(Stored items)
• • • • • • •

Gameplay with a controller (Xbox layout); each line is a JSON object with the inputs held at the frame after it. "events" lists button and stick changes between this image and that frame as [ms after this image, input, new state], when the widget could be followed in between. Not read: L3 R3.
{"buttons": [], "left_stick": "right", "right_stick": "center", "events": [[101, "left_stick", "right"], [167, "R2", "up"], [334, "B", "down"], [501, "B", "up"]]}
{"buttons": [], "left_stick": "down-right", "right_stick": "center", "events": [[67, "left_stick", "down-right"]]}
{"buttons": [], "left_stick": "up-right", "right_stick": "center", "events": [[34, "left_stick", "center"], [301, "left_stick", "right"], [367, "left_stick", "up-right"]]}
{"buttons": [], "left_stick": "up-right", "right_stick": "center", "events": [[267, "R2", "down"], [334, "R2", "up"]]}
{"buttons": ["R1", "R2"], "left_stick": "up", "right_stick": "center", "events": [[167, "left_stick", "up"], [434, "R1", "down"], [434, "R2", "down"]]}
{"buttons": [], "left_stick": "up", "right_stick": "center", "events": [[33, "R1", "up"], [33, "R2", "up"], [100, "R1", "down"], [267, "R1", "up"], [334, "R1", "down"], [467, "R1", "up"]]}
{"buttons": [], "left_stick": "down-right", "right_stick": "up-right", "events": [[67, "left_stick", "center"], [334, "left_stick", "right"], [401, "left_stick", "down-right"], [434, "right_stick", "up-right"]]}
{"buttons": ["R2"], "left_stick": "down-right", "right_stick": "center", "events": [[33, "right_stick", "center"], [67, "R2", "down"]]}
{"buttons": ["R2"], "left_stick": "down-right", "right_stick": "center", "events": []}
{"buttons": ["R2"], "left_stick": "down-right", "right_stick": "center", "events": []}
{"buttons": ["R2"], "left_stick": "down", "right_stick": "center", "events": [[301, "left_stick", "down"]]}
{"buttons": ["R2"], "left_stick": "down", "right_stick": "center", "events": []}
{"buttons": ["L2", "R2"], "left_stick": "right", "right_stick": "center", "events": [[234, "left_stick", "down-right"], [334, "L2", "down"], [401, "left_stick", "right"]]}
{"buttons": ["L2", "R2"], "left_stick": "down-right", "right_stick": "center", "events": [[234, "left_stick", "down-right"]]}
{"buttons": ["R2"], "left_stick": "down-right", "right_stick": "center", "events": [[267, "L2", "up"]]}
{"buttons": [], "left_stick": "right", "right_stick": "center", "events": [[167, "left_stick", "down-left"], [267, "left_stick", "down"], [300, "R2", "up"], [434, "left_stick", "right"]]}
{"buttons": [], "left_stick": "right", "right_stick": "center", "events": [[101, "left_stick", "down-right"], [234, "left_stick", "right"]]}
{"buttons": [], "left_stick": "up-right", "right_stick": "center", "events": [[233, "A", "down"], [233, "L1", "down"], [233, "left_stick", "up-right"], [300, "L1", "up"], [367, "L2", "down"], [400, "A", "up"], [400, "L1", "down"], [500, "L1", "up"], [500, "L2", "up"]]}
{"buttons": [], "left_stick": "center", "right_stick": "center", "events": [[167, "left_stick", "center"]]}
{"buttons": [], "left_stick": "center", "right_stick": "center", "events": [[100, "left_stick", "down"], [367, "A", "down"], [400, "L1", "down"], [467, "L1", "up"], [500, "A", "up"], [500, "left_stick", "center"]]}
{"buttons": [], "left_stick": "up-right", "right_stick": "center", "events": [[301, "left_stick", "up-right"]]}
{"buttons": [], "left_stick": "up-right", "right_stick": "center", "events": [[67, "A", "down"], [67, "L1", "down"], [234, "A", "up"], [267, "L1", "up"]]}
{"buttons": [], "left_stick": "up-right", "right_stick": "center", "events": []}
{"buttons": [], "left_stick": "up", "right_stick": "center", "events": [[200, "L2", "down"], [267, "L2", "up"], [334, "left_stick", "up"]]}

• • • • • • •

*Exercise details:* Your answer should be the data above, retyped exactly.

*Exercise response:*
Gameplay with a controller (Xbox layout); each line is a JSON object with the inputs held at the frame after it. "events" lists button and stick changes between this image and that frame as [ms after this image, input, new state], when the widget could be followed in between. Not read: L3 R3.
{"buttons": [], "left_stick": "right", "right_stick": "center", "events": [[101, "left_stick", "right"], [167, "R2", "up"], [334, "B", "down"], [501, "B", "up"]]}
{"buttons": [], "left_stick": "down-right", "right_stick": "center", "events": [[67, "left_stick", "down-right"]]}
{"buttons": [], "left_stick": "up-right", "right_stick": "center", "events": [[34, "left_stick", "center"], [301, "left_stick", "right"], [367, "left_stick", "up-right"]]}
{"buttons": [], "left_stick": "up-right", "right_stick": "center", "events": [[267, "R2", "down"], [334, "R2", "up"]]}
{"buttons": ["R1", "R2"], "left_stick": "up", "right_stick": "center", "events": [[167, "left_stick", "up"], [434, "R1", "down"], [434, "R2", "down"]]}
{"buttons": [], "left_stick": "up", "right_stick": "center", "events": [[33, "R1", "up"], [33, "R2", "up"], [100, "R1", "down"], [267, "R1", "up"], [334, "R1", "down"], [467, "R1", "up"]]}
{"buttons": [], "left_stick": "down-right", "right_stick": "up-right", "events": [[67, "left_stick", "center"], [334, "left_stick", "right"], [401, "left_stick", "down-right"], [434, "right_stick", "up-right"]]}
{"buttons": ["R2"], "left_stick": "down-right", "right_stick": "center", "events": [[33, "right_stick", "center"], [67, "R2", "down"]]}
{"buttons": ["R2"], "left_stick": "down-right", "right_stick": "center", "events": []}
{"buttons": ["R2"], "left_stick": "down-right", "right_stick": "center", "events": []}
{"buttons": ["R2"], "left_stick": "down", "right_stick": "center", "events": [[301, "left_stick", "down"]]}
{"buttons": ["R2"], "left_stick": "down", "right_stick": "center", "events": []}
{"buttons": ["L2", "R2"], "left_stick": "right", "right_stick": "center", "events": [[234, "left_stick", "down-right"], [334, "L2", "down"], [401, "left_stick", "right"]]}
{"buttons": ["L2", "R2"], "left_stick": "down-right", "right_stick": "center", "events": [[234, "left_stick", "down-right"]]}
{"buttons": ["R2"], "left_stick": "down-right", "right_stick": "center", "events": [[267, "L2", "up"]]}
{"buttons": [], "left_stick": "right", "right_stick": "center", "events": [[167, "left_stick", "down-left"], [267, "left_stick", "down"], [300, "R2", "up"], [434, "left_stick", "right"]]}
{"buttons": [], "left_stick": "right", "right_stick": "center", "events": [[101, "left_stick", "down-right"], [234, "left_stick", "right"]]}
{"buttons": [], "left_stick": "up-right", "right_stick": "center", "events": [[233, "A", "down"], [233, "L1", "down"], [233, "left_stick", "up-right"], [300, "L1", "up"], [367, "L2", "down"], [400, "A", "up"], [400, "L1", "down"], [500, "L1", "up"], [500, "L2", "up"]]}
{"buttons": [], "left_stick": "center", "right_stick": "center", "events": [[167, "left_stick", "center"]]}
{"buttons": [], "left_stick": "center", "right_stick": "center", "events": [[100, "left_stick", "down"], [367, "A", "down"], [400, "L1", "down"], [467, "L1", "up"], [500, "A", "up"], [500, "left_stick", "center"]]}
{"buttons": [], "left_stick": "up-right", "right_stick": "center", "events": [[301, "left_stick", "up-right"]]}
{"buttons": [], "left_stick": "up-right", "right_stick": "center", "events": [[67, "A", "down"], [67, "L1", "down"], [234, "A", "up"], [267, "L1", "up"]]}
{"buttons": [], "left_stick": "up-right", "right_stick": "center", "events": []}
{"buttons": [], "left_stick": "up", "right_stick": "center", "events": [[200, "L2", "down"], [267, "L2", "up"], [334, "left_stick", "up"]]}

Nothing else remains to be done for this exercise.